● **EXERCISE BRIEF**: Each entry below must be given again word for word, with no pictures.

● **SUPPLIED ENTRIES**:
-- -- --
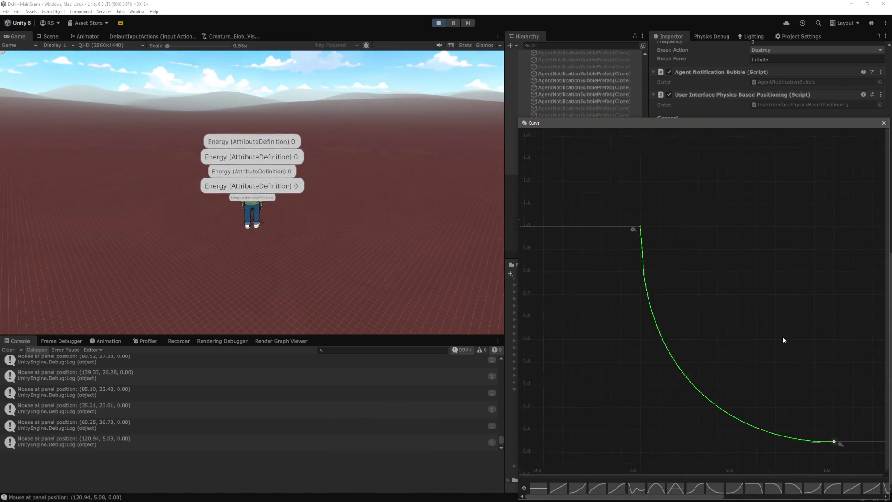
{"action": "scroll", "coordinate": [782, 337], "scroll_direction": "down", "scroll_amount": 2}
{"action": "left_click", "coordinate": [884, 123]}
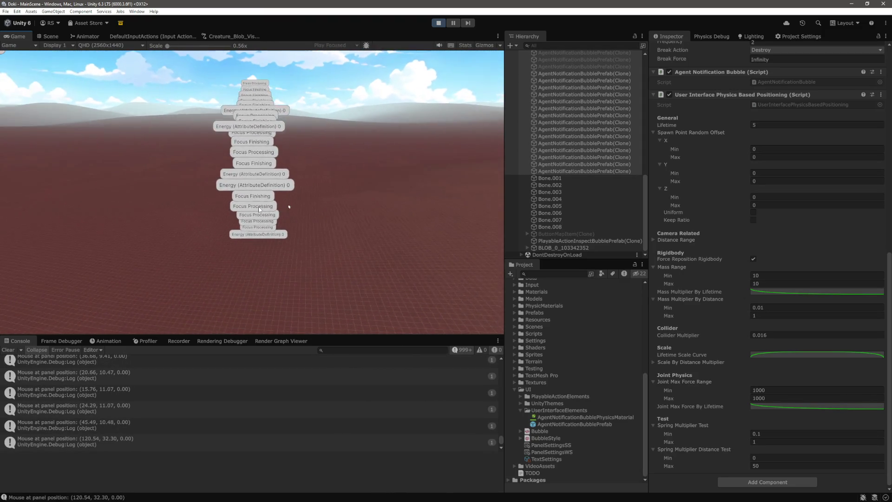
Set the bubble clones' Rigidbody 2D Interpolate back to None.
{"action": "scroll", "coordinate": [773, 234], "scroll_direction": "up", "scroll_amount": 10}
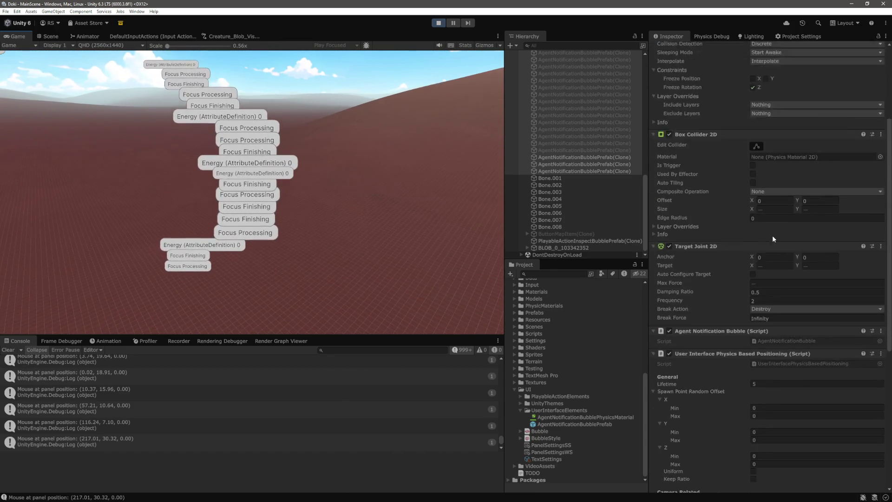
{"action": "left_click", "coordinate": [784, 157]}
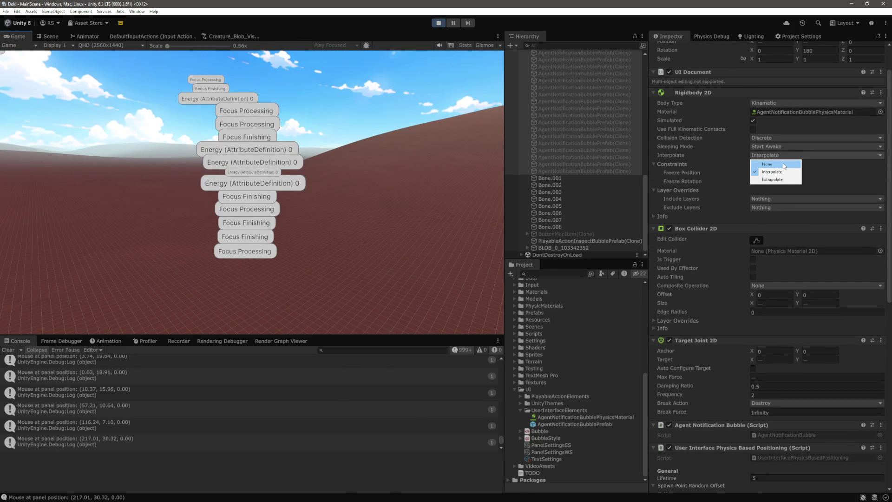
{"action": "left_click", "coordinate": [785, 165]}
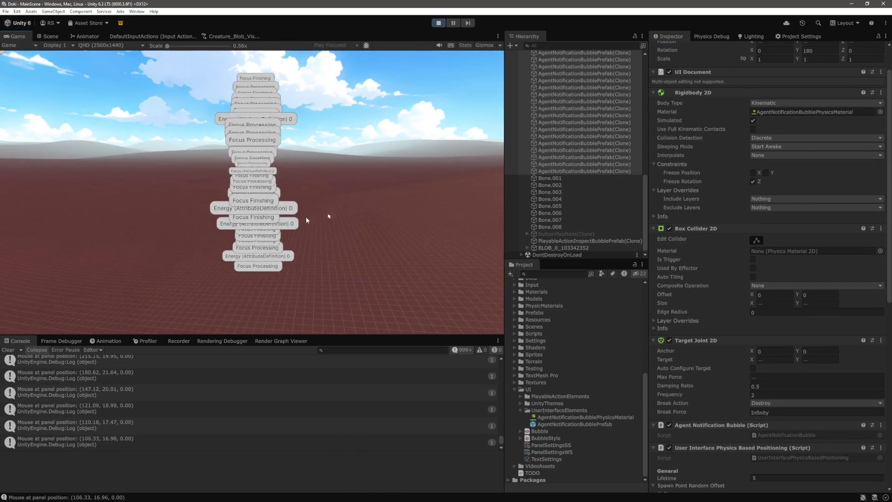
{"action": "left_click", "coordinate": [775, 155]}
Enter 100 for both Mass Range Min and Max and watch the bubbles in the Game view.
{"action": "scroll", "coordinate": [772, 237], "scroll_direction": "down", "scroll_amount": 10}
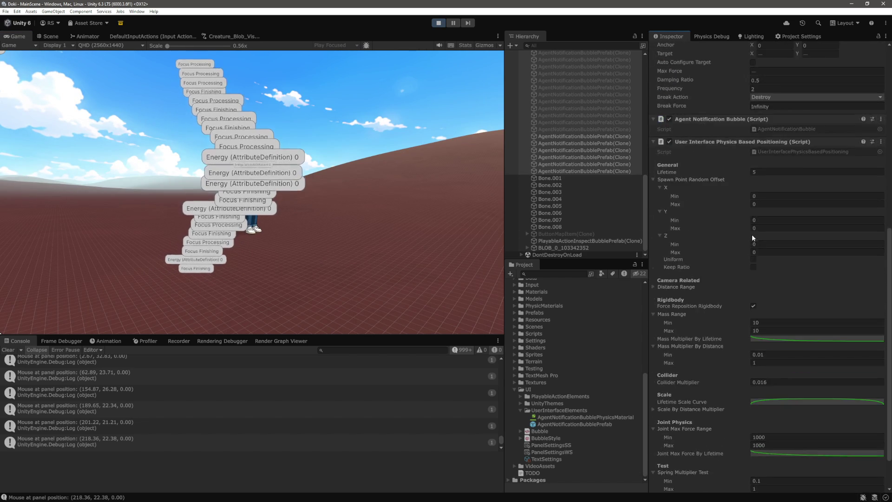
{"action": "scroll", "coordinate": [753, 237], "scroll_direction": "down", "scroll_amount": 3}
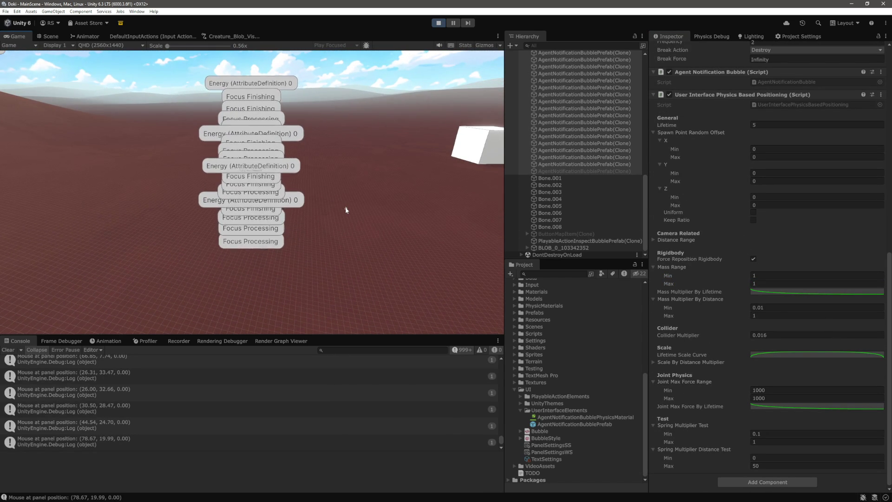
{"action": "left_click", "coordinate": [800, 389]}
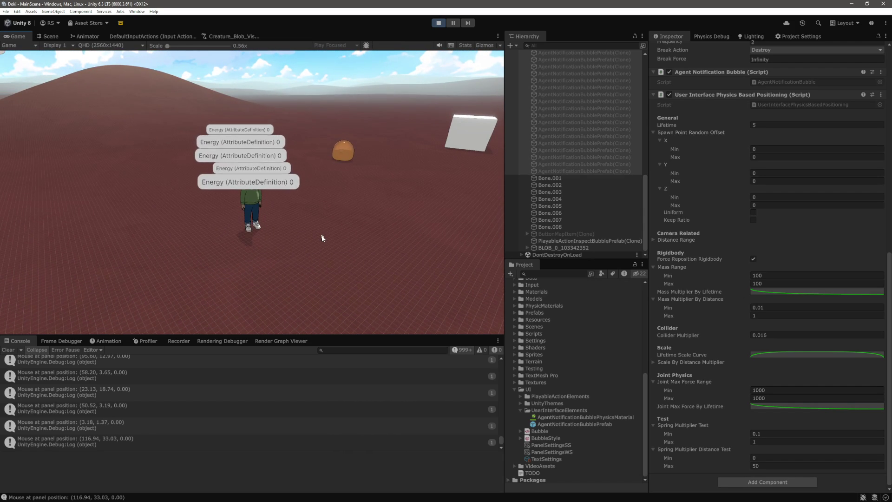
{"action": "mouse_move", "coordinate": [257, 223]}
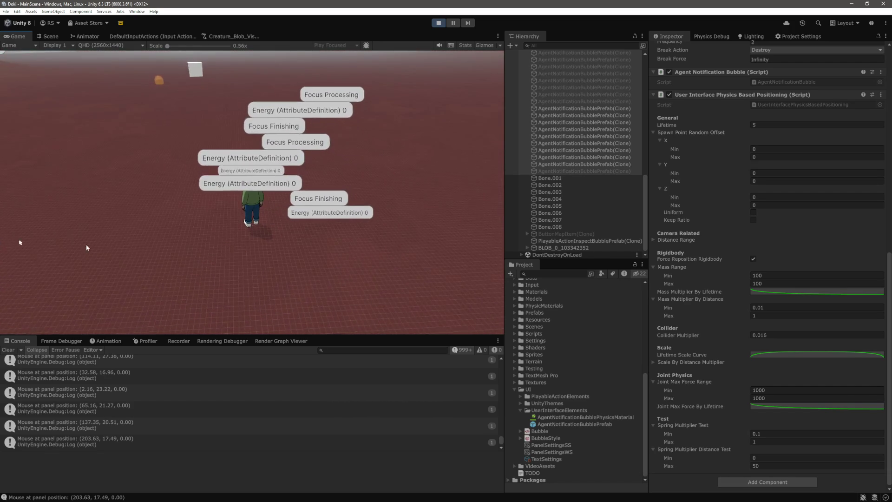
Test a Joint Max Force Range of 10000, then lower both Min and Max to 5000.
{"action": "left_click", "coordinate": [795, 389]}
{"action": "type", "text": "0"}
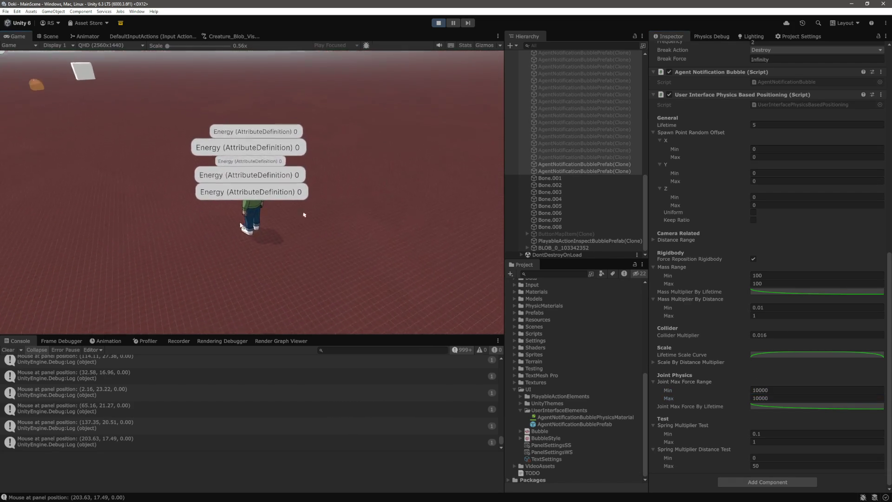
{"action": "left_click", "coordinate": [333, 215]}
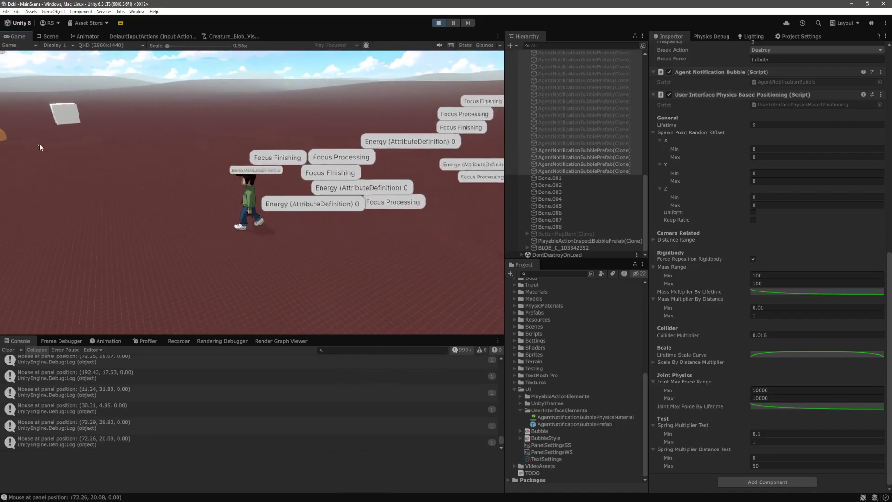
{"action": "left_click", "coordinate": [805, 391]}
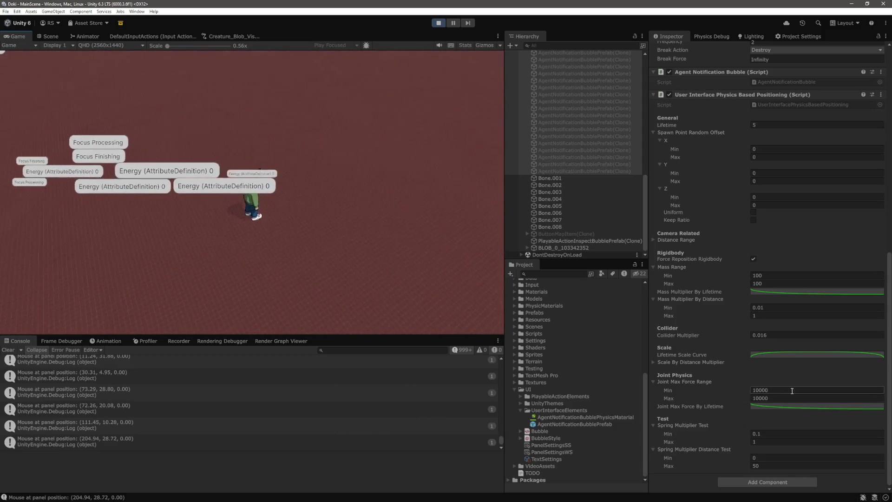
{"action": "key", "text": "BackSpace"}
{"action": "key", "text": "Return"}
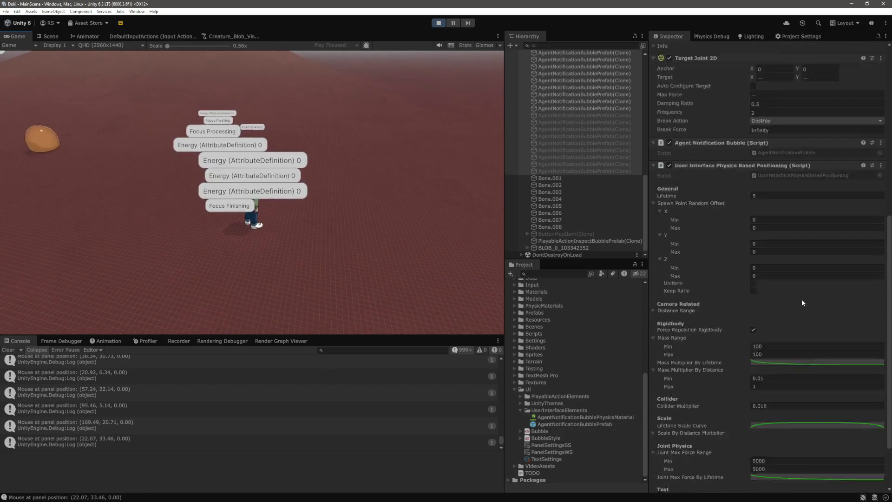
Give the Lifetime Scale Curve's peak key weighted tangents and stretch both outward into a plateau.
{"action": "left_click", "coordinate": [796, 355]}
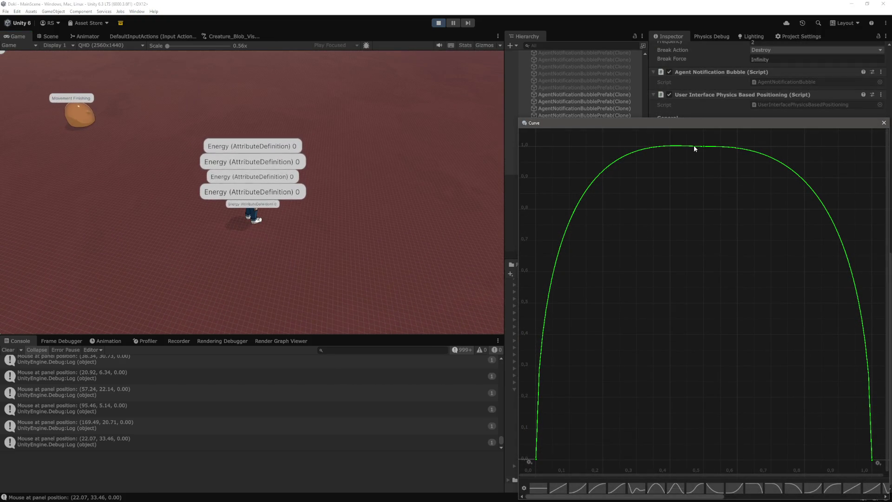
{"action": "left_click", "coordinate": [703, 147]}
-- -- --
● **RESPONSE AREA**:
{"action": "scroll", "coordinate": [782, 337], "scroll_direction": "down", "scroll_amount": 2}
{"action": "left_click", "coordinate": [884, 123]}
Set the bubble clones' Rigidbody 2D Interpolate back to None.
{"action": "scroll", "coordinate": [773, 234], "scroll_direction": "up", "scroll_amount": 10}
{"action": "left_click", "coordinate": [784, 157]}
{"action": "left_click", "coordinate": [785, 165]}
{"action": "left_click", "coordinate": [775, 155]}
Enter 100 for both Mass Range Min and Max and watch the bubbles in the Game view.
{"action": "scroll", "coordinate": [772, 237], "scroll_direction": "down", "scroll_amount": 10}
{"action": "scroll", "coordinate": [753, 237], "scroll_direction": "down", "scroll_amount": 3}
{"action": "left_click", "coordinate": [800, 389]}
{"action": "mouse_move", "coordinate": [257, 223]}
Test a Joint Max Force Range of 10000, then lower both Min and Max to 5000.
{"action": "left_click", "coordinate": [795, 389]}
{"action": "type", "text": "0"}
{"action": "left_click", "coordinate": [333, 215]}
{"action": "left_click", "coordinate": [805, 391]}
{"action": "key", "text": "BackSpace"}
{"action": "key", "text": "Return"}
Give the Lifetime Scale Curve's peak key weighted tangents and stretch both outward into a plateau.
{"action": "left_click", "coordinate": [796, 355]}
{"action": "left_click", "coordinate": [703, 147]}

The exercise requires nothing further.